## Available data:
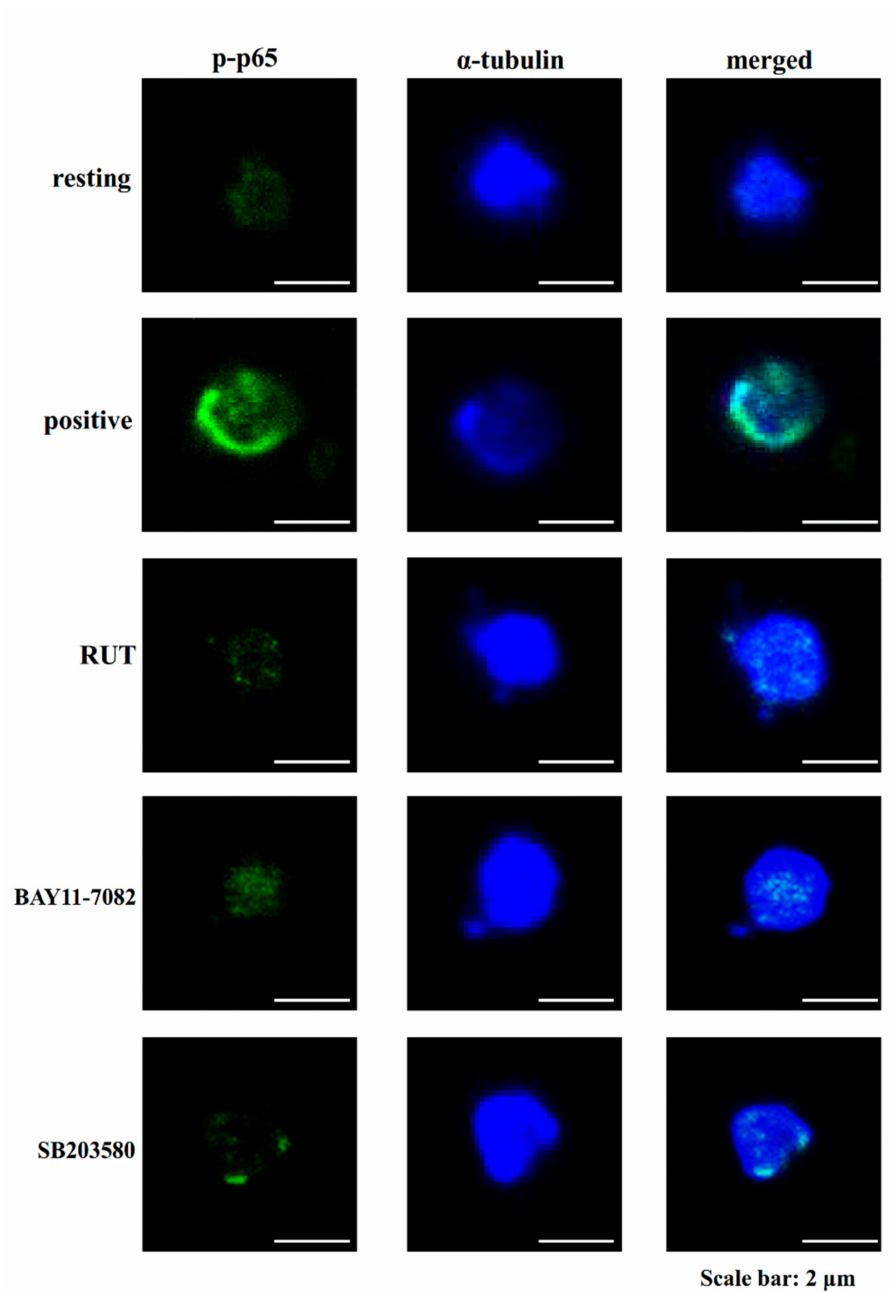
Figure 4. Confocal laser fluorescence of rutaecarpine, BAY11-7082, and SB203580 in the re- duction in p65 phosphorylation in human platelets stimulated by collagen. Washed platelets (1.2 × 10 9 cells/mL) were preincubated with rutaecarpine (RUT; 6 µ M), BAY11-7082 (6 µ M), or SB203580 (20 µ M), followed by the addition of collagen (1 µ g/mL) to trigger platelet aggregation. The confocal images of phosphorylated p65 (green fluorescence) and α -tubulin (blue fluorescence) were observed using goat anti-rabbit CF TM 488A Dye and goat anti-mouse CF TM 405M Dye, respectively. The profiles represent four similar studies. Bar: 2 µ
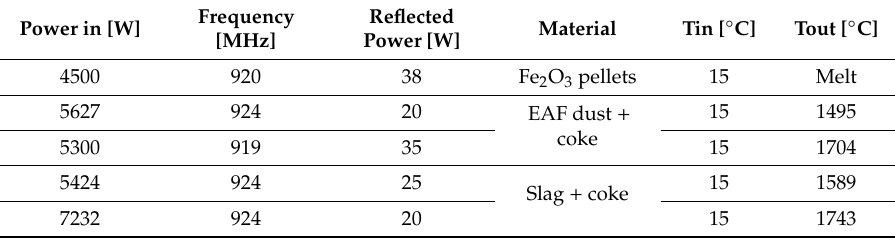
Figure 11. Measured dissipated power on the water load (Experimental) vs simulated one (Model). Table 5. Results of preliminary heating tests ad di ff erent power levels, for 10 min irradiation in case of iron oxides pellets, electric arc furnace dust mixed with 0.7% coke and metallurgical slag mixed to 23% coke. Autotuning o ff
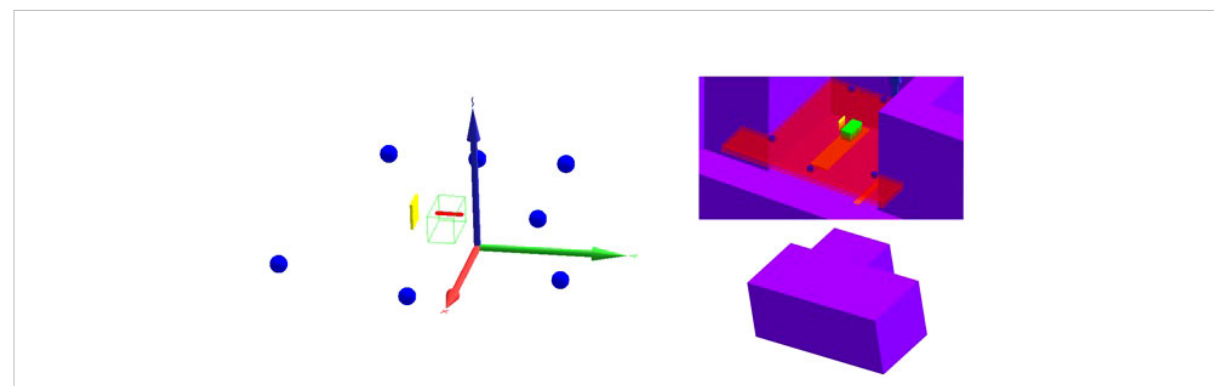
FIGURE 3 Geometrical models implemented in MCNP6.2. (Left) Model without room: solid water phantom (green), SOBP mesh tally (red), range shifter (yellow), and detectors (blue). (Right) Model with room with a view through the roof inside the room (top) and a view of the outside of the room (bottom): solid water phantom (green), positioning uncertainty mesh tally (red), range shifter (yellow), detectors (blue), table (orange), and walls, ceiling, and fl oor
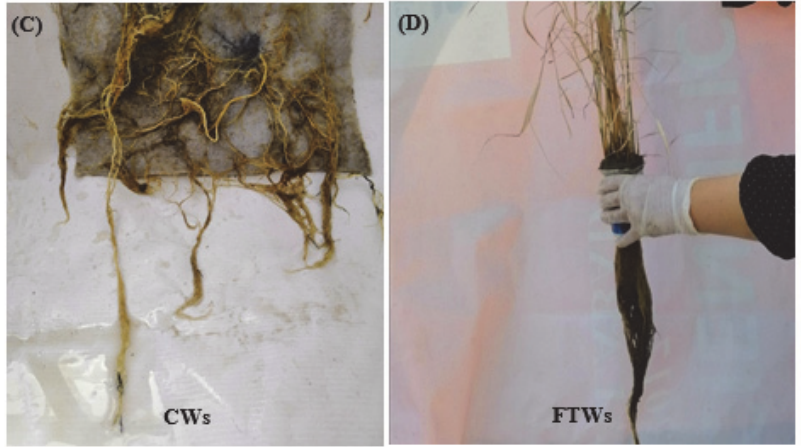
Figure 8. Phragmites australis growth comparison in CWs and FTWs: ( A ) P. australis growth in CWs; ( B ) P. australis growth in FTWs; ( C ) P. australis root growth in CWs; ( D ) P. australis root growth in FTWs.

## About this task:
Output the full material above exactly, leaving every picture out.

## Solution to this problem:
Figure 4. Confocal laser fluorescence of rutaecarpine, BAY11-7082, and SB203580 in the re- duction in p65 phosphorylation in human platelets stimulated by collagen. Washed platelets (1.2 × 10 9 cells/mL) were preincubated with rutaecarpine (RUT; 6 µ M), BAY11-7082 (6 µ M), or SB203580 (20 µ M), followed by the addition of collagen (1 µ g/mL) to trigger platelet aggregation. The confocal images of phosphorylated p65 (green fluorescence) and α -tubulin (blue fluorescence) were observed using goat anti-rabbit CF TM 488A Dye and goat anti-mouse CF TM 405M Dye, respectively. The profiles represent four similar studies. Bar: 2 µ
Figure 11. Measured dissipated power on the water load (Experimental) vs simulated one (Model). Table 5. Results of preliminary heating tests ad di ff erent power levels, for 10 min irradiation in case of iron oxides pellets, electric arc furnace dust mixed with 0.7% coke and metallurgical slag mixed to 23% coke. Autotuning o ff
FIGURE 3 Geometrical models implemented in MCNP6.2. (Left) Model without room: solid water phantom (green), SOBP mesh tally (red), range shifter (yellow), and detectors (blue). (Right) Model with room with a view through the roof inside the room (top) and a view of the outside of the room (bottom): solid water phantom (green), positioning uncertainty mesh tally (red), range shifter (yellow), detectors (blue), table (orange), and walls, ceiling, and fl oor
Figure 8. Phragmites australis growth comparison in CWs and FTWs: ( A ) P. australis growth in CWs; ( B ) P. australis growth in FTWs; ( C ) P. australis root growth in CWs; ( D ) P. australis root growth in FTWs.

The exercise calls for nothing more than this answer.